La oración por la liturgia de Santa Mónica brinda algo de luz sobre estas preguntas. El texto comienza de la siguiente manera: “Oh Dios, que observaste las devotas lágrimas de Santa Mónica y le concediste la conversión de su hijo Agustín”. Vean que no dice que las lágrimas de Santa Mónica movilizaron a Dios para actuar, o que lo obligaron a cambiar de algún modo la estructura de Su Providencia. Pero sí dice que Dios aceptó esas lágrimas en coordinación con la concesión de la gracia de la conversión a su hijo, lo que implica que Dios mismo estaba efectivamente llorando a través de las lágrimas de Mónica.
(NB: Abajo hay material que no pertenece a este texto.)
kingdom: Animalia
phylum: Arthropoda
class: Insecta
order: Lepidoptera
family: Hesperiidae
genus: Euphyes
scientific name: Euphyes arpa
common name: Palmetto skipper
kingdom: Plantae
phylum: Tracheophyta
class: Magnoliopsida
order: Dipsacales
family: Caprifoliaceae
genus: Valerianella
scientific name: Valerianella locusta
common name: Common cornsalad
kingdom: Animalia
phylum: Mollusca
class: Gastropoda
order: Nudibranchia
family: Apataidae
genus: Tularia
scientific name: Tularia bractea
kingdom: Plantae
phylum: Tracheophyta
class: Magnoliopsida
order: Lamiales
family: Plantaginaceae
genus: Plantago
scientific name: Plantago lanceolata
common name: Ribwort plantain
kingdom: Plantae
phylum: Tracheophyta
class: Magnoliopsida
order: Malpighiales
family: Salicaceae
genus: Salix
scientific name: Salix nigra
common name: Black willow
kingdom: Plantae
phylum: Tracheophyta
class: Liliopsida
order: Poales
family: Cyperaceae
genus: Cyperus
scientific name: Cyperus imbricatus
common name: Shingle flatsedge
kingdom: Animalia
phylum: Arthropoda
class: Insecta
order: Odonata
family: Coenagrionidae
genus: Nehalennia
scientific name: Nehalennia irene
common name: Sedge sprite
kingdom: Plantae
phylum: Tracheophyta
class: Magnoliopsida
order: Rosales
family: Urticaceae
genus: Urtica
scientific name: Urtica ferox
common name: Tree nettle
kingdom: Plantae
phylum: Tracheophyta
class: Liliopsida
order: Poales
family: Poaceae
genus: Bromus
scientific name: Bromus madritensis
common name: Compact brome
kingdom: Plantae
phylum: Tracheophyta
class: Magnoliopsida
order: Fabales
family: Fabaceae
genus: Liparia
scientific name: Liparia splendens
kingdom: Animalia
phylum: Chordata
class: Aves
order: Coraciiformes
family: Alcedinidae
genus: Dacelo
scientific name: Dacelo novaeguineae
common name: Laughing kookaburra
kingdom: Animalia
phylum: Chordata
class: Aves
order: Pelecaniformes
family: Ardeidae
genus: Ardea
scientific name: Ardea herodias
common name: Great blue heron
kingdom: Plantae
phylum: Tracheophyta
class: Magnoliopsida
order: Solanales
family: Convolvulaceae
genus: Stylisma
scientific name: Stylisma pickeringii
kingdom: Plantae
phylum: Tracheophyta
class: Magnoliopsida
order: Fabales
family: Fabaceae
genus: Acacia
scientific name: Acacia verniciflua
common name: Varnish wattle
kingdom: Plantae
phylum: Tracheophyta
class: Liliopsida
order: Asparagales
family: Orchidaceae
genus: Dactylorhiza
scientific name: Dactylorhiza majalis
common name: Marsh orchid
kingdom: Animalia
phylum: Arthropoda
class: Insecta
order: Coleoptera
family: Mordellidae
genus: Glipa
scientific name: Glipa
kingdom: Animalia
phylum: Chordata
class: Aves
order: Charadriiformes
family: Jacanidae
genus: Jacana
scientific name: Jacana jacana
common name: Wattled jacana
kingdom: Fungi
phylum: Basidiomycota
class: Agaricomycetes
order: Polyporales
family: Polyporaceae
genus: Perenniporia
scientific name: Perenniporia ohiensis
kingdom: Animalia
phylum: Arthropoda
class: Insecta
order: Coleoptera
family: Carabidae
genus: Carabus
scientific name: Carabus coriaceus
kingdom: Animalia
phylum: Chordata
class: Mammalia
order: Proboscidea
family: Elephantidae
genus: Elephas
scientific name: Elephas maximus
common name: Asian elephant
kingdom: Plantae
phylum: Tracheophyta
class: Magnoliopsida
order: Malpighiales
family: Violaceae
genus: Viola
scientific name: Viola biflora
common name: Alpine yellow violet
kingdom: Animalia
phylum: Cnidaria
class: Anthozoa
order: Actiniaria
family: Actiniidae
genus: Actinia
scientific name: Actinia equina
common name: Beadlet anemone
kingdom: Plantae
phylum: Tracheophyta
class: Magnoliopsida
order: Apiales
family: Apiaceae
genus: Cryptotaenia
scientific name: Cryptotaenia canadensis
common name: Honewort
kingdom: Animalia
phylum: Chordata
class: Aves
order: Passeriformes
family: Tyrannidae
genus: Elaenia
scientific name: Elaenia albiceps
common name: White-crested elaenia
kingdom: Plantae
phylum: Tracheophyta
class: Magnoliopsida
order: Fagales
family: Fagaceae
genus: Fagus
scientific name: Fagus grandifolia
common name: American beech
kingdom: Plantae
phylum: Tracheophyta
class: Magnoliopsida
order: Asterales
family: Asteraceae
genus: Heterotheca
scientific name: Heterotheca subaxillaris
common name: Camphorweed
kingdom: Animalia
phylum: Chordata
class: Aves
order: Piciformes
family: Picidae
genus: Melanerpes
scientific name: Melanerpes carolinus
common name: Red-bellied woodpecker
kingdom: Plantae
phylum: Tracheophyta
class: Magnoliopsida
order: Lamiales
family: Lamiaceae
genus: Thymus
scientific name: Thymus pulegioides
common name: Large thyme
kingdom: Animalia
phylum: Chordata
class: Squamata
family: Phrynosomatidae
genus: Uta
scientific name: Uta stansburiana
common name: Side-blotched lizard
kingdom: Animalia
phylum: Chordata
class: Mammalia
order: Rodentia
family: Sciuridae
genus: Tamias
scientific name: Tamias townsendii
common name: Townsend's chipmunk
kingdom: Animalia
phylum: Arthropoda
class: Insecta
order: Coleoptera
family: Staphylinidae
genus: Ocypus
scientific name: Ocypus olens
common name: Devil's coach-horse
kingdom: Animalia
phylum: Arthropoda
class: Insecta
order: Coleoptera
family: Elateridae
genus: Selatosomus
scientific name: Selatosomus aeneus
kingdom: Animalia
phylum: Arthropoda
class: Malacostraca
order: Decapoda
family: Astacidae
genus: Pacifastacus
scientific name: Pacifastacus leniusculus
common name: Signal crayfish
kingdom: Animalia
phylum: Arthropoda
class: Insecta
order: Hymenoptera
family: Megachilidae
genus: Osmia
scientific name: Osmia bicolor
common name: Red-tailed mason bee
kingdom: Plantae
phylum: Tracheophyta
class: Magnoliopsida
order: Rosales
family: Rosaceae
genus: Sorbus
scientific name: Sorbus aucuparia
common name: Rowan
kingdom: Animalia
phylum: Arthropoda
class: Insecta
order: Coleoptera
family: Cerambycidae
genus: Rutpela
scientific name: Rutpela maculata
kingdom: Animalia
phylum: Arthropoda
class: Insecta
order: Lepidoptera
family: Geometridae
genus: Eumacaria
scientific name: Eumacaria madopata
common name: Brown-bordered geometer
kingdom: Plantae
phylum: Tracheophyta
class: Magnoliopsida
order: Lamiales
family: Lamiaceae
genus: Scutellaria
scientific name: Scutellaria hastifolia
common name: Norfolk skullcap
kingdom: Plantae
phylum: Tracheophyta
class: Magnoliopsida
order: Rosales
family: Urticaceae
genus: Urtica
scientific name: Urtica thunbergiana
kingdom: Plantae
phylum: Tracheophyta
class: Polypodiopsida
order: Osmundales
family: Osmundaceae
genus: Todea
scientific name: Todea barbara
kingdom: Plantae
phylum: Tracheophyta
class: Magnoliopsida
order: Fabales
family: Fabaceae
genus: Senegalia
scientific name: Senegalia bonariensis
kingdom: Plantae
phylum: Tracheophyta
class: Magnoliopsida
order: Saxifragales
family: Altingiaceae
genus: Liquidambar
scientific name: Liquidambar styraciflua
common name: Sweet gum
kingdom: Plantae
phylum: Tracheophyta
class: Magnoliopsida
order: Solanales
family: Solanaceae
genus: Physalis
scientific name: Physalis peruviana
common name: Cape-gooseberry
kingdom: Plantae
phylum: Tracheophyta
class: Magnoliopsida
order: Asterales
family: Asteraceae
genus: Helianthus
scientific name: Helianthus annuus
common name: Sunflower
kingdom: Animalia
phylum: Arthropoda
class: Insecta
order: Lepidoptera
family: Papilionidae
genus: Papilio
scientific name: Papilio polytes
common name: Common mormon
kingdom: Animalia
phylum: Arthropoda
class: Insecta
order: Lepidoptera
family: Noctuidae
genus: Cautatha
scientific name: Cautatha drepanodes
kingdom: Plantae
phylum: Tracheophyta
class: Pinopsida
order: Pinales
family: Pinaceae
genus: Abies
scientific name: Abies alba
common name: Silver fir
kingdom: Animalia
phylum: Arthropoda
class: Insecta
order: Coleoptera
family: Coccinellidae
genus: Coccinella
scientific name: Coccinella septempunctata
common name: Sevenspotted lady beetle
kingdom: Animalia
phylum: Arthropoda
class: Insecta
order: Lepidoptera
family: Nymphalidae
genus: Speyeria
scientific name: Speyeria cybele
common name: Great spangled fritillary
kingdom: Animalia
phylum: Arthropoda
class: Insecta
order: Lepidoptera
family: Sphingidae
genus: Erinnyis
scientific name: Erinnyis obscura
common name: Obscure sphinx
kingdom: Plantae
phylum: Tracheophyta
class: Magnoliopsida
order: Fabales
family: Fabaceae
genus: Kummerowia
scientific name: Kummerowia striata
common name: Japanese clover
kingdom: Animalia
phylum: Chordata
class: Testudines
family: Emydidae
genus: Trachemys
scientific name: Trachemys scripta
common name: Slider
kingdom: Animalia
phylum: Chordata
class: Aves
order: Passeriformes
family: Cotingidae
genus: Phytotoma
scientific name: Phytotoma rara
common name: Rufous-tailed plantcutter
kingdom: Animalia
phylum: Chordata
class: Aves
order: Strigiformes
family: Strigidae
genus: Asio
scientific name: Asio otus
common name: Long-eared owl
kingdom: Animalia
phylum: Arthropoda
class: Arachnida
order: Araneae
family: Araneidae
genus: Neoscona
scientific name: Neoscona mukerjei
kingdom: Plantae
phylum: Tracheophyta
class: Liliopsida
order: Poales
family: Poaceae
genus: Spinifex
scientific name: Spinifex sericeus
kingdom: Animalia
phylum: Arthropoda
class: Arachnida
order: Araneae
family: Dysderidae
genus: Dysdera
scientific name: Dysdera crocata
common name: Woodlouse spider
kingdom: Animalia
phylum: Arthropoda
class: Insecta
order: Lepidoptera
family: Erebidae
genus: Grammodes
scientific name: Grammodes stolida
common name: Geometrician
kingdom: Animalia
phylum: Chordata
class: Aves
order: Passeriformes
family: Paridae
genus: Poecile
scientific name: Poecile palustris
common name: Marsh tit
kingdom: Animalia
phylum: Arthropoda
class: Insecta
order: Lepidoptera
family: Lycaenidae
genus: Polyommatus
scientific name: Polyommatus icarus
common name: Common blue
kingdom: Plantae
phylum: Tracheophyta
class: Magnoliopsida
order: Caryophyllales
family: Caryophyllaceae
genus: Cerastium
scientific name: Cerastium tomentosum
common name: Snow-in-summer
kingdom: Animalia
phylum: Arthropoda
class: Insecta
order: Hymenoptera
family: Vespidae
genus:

Dios sabe todo acerca de todo, es consciente de lo que necesitamos antes que le pidamos; pero, como un buen padre, se deleita en recibir nuestras peticiones—aún cuando, también como buen padre, no siempre responda de la manera que nos gustaría. Y como motor inmóvil, nunca puede ser cambiado por nuestras oraciones; pero a través de lo que es bueno, correcto y verdadero en ellas, Dios está orando a través de nosotros.